Wordpress - How to put logs in wordpress

You can enable WordPress logging adding this to wp-config.php:

 // Enable WP_DEBUG mode
define( 'WP_DEBUG', true );

// Enable Debug logging to the /wp-content/debug.log file
define( 'WP_DEBUG_LOG', true );

you can write to the log file using the error_log() function, this is a very useful function wrapper for it, make it available in your plugin:

if (!function_exists('write_log')) {

    function write_log($log) {
        if (true === WP_DEBUG) {
            if (is_array($log) || is_object($log)) {
                error_log(print_r($log, true));
            } else {
                error_log($log);
            }
        }
    }

}

write_log('THIS IS THE START OF MY CUSTOM DEBUG');
//i can log data like objects
write_log($whatever_you_want_to_log);

if you cant find the debug.log file, try generating something for it, since it will not be created if there are no errors, also in some hosted servers you might need to check where the error log is located using php info.

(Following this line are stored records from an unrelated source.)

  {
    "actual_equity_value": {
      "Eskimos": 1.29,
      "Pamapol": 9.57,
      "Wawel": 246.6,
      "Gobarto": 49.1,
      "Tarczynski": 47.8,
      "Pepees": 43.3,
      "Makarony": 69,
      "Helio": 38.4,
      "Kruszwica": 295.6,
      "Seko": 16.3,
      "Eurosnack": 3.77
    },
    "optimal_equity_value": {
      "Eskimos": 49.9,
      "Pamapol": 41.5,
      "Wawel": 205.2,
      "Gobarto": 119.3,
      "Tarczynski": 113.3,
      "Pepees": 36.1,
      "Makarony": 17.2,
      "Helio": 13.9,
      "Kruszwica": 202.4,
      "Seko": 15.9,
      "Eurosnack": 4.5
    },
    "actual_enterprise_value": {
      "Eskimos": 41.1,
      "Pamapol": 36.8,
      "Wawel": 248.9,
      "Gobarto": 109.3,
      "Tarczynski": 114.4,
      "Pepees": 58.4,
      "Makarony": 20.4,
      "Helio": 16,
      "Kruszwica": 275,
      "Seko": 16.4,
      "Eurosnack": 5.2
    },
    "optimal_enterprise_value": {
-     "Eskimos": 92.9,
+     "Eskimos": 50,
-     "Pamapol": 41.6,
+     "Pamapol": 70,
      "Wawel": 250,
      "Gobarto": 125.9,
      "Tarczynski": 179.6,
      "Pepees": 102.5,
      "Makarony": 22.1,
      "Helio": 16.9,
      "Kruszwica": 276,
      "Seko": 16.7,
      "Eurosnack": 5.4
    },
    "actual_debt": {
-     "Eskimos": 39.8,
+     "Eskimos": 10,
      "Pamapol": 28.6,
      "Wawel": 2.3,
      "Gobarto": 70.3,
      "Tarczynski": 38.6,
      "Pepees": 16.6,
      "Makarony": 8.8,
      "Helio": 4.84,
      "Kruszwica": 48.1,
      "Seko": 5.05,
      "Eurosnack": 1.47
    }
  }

WordPress can do logging! Check out the WordPress debugging page here https://codex.wordpress.org/Debugging_in_WordPress

I typically like to set my local development websites up to log errors in a debug file, rather than to have them output on the screen.

Head over to to your wp_config file and scroll to the bottom where it defines WP_DEBUG.

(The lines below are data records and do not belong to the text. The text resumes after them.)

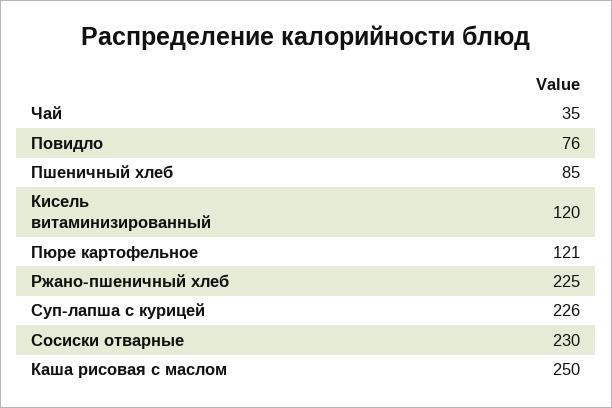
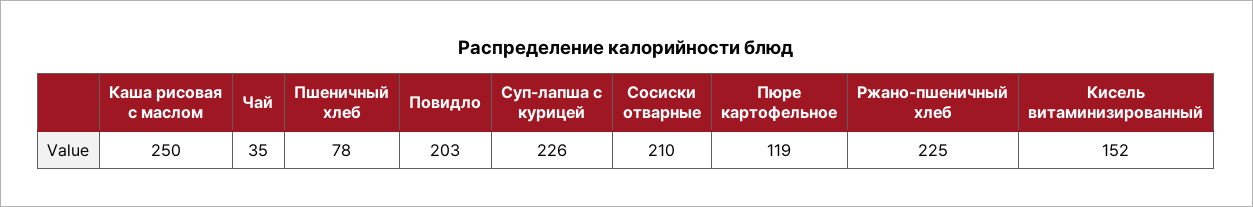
  {
    "Чай": 35,
-   "Повидло": 76,
+   "Повидло": 203,
-   "Пшеничный хлеб": 85,
+   "Пшеничный хлеб": 78,
-   "Кисель витаминизированный": 120,
+   "Кисель витаминизированный": 152,
-   "Пюре картофельное": 121,
+   "Пюре картофельное": 119,
    "Ржано-пшеничный хлеб": 225,
    "Суп-лапша с курицей": 226,
-   "Сосиски отварные": 230,
+   "Сосиски отварные": 210,
    "Каша рисовая с маслом": 250
  }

This is what my typical setup looks like:

define('WP_DEBUG', true); // To enable debugging. Leave things just like this to output errors, warnings, notices to the screen:
define( 'WP_DEBUG_LOG', true ); // To turn on logging
define( 'WP_DEBUG_DISPLAY', false ); // To prevent output of errors, warnings, notices to the screen (which I personally find SUPER annoying):

With those settings, WordPress will now log errors, warnings, and notices to a debug.log file located in /wp-content/debug.log

Log files in production environments are security threats so IF you decide to have logging on a production environment, it would be a good idea to set your .htaccess file to deny access to the log file (or similarly use a security plugin to block it). That way you still get your logs, but don't have to worry about hackers getting all that info as well.